A resident of northern Manhattan and social justice advocate, Miss Lopez brings expertise as community mediator and labor relation specialist in the public and private sectors. She served as a community organizer for Community Voices Heard coordinating focus groups for Parks Job Placement Participants and mediator for the Washington Heights Inwood Coalition. Miss Lopez is currently a program manager for the School Health Program of the Montefiore Medical Center where she manages operations of four clinics within New York City Public Schools and ensures students receive comprehensive health care.  She is also an advisory board member of Community Training Employment Resources. She holds an MA of Urban Affairs and Labor Studies from City University of New York-Queens College and a BA of Political Science from Sarah Lawrence College.



"As an environmental educator I have found that there is no better way to inspire the next generation of environmental stewards than to have students deeply make the connection that we are one with the environment." 

Mr.

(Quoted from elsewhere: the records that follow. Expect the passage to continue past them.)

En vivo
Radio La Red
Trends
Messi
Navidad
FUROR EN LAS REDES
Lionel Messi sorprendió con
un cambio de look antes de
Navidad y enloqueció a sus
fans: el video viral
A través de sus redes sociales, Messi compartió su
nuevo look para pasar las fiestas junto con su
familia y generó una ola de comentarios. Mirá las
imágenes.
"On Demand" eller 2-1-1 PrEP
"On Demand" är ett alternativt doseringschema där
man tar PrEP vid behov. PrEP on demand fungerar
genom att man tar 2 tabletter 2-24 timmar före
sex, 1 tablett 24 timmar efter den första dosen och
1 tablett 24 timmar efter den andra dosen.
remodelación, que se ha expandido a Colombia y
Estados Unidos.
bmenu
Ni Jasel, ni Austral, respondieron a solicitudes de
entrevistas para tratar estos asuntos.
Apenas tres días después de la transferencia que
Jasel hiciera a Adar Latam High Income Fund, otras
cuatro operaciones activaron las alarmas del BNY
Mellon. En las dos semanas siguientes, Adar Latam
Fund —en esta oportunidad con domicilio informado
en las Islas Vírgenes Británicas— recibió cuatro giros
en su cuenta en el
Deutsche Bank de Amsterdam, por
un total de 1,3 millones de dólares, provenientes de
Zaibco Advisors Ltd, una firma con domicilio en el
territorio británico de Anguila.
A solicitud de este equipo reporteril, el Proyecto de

Cole is a founding member and assistant principal at Middle School 328, The Manhattan Middle School for Scientific Inquiry, in Washington Heights. In 1998, he won an Outstanding Teacher Award from the Westside Chamber of Commerce.  Mr. Cole also attended the Harvard Institute for School Leadership where he coauthored an organizational action plan for MS 328.  In 2010, Mr. Cole traveled to Japan to study education for sustainability in a program sponsored by the Fulbright Foundation. He wrote a General Electric Middle School Success Grant for $300,000 and coauthored a $28,000 grant from Bronx Health Reach focused on health issues through the lens of sustainability. Currently Mr. Cole is focusing on development of an Education for Sustainability (EfS) Program at Middle School 328. This initiative aims to integrate EfS principles – environment, economics, and equity - into the major subjects (science, ELA, math, social studies).  He holds an MA in Developmental Psychology from Teachers College, Columbia University. He also earned a BA in Human Ecology from College of the Atlantic, Bar Harbor, Maine as well as a certificate in conservation biology from Columbia's Center for Environmental Research and Conservation. He received fellowships from the Woodrow Wilson Foundation to study environmental science in Costa Rica.